Ciro tem suas raízes na antiga Pérsia: é a forma italiana de Kýros, o nome de Ciro, o Grande, fundador do império persa, cujo significado ainda é debatido entre 'sol', 'senhor' e 'visionário'. Na Itália, no entanto, o nome tornou-se um verdadeiro ícone do Sul, e em particular de Nápoles e da Campania, graças a São Ciro, médico e mártir, padroeiro muito querido de diversas comunidades.
Hoje, Ciro é um nome de identidade fortíssima e reconhecível, sinônimo de pertencimento e orgulho napolitano. Experimentou uma nova onda de popularidade graças a personagens da cultura pop e esportistas de primeiro nível, como o atacante Ciro Immobile. É um nome caloroso, direto, sem adornos: comunica energia, raízes sólidas e um caráter franco. Quem se chama Ciro carrega consigo uma mistura de história antiquíssima e sabor popular contemporâneo, uma ponte entre os reis da Pérsia e os becos de Nápoles.
Ciro é um nome que não conhece termos médios: é caloroso, direto e orgulhoso, como a terra à qual está indissoluvelmente ligado. Quem se chama Ciro carrega acima uma lealdade quase tribal (o traço mais alto de seu perfil): a família, os amigos, o bairro estão acima de tudo, e quem entra em seu círculo fica para a vida toda. Traí-lo é impensável, mas cuidado com traí-lo: tem memória longa e coração orgulhoso.
A energia é seu combustível. Ciro é o que acende a sala, o que levanta a voz rindo, o que se lança às coisas com o corpo e com a alma. Tem uma ambição concreta, de quem quer 'se destacar' com suas próprias forças, e uma independência que o faz preferir o caminho traçado por si mesmo ao confortável recebido por herança. Não é o diplomata do grupo, a medida não é seu forte: diz o que pensa, às vezes com demasiada ímpeto, mas sempre com sinceridade desarmante. Melhor um franco que um hipócrita, é sua filosofia.
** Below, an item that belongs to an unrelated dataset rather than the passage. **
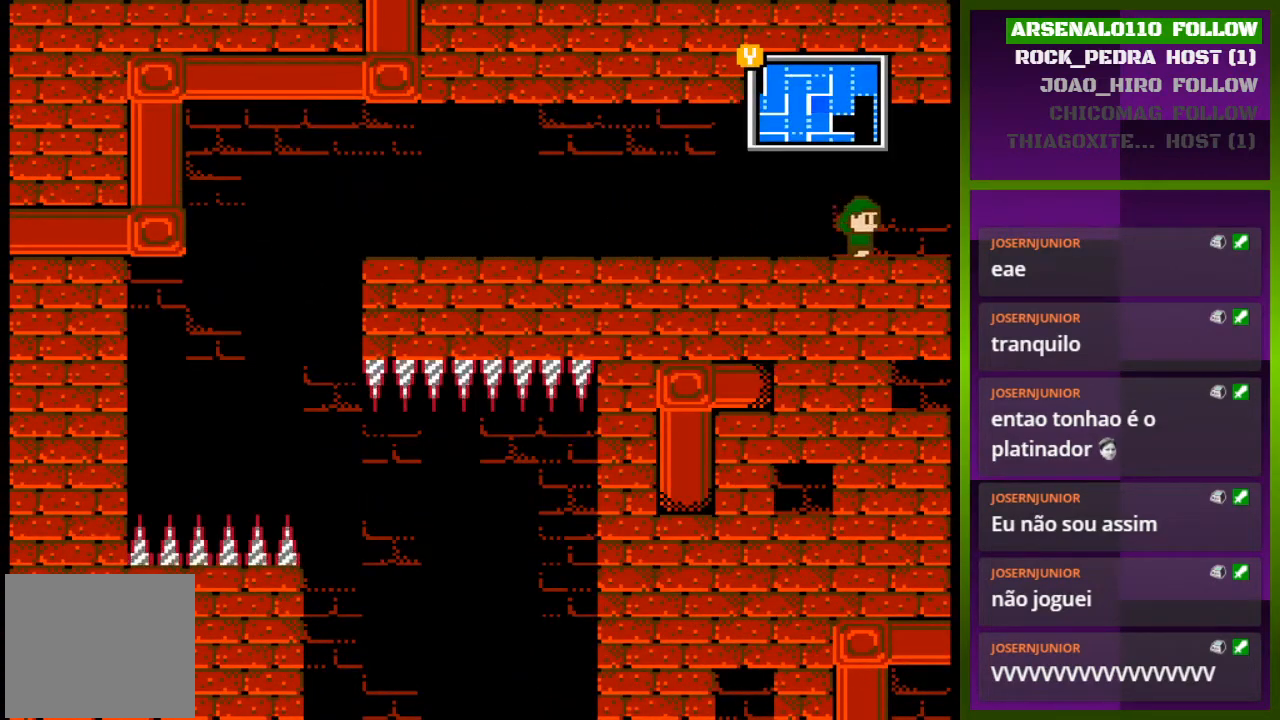
{"buttons": ["DPAD_RIGHT"], "events": []}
No nome convivem duas almas que explicam tudo: por um lado Ciro, o Grande, o rei persa magnânimo e visionário, que lhe concede um fundo de generosidade real; por outro São Ciro, médico e mártir, padroeiro muito querido do Sul, que faz dele um nome de povo, de devoção e de pertencimento. Somemos a aura contemporânea de atacantes e personagens que encarnam garra e superação, e o retrato está completo. Ciro é o tipo que não esquece de onde vem e que, precisamente por isso, sabe exatamente para onde quer ir. Um amigo a ter ao lado nos dias maus.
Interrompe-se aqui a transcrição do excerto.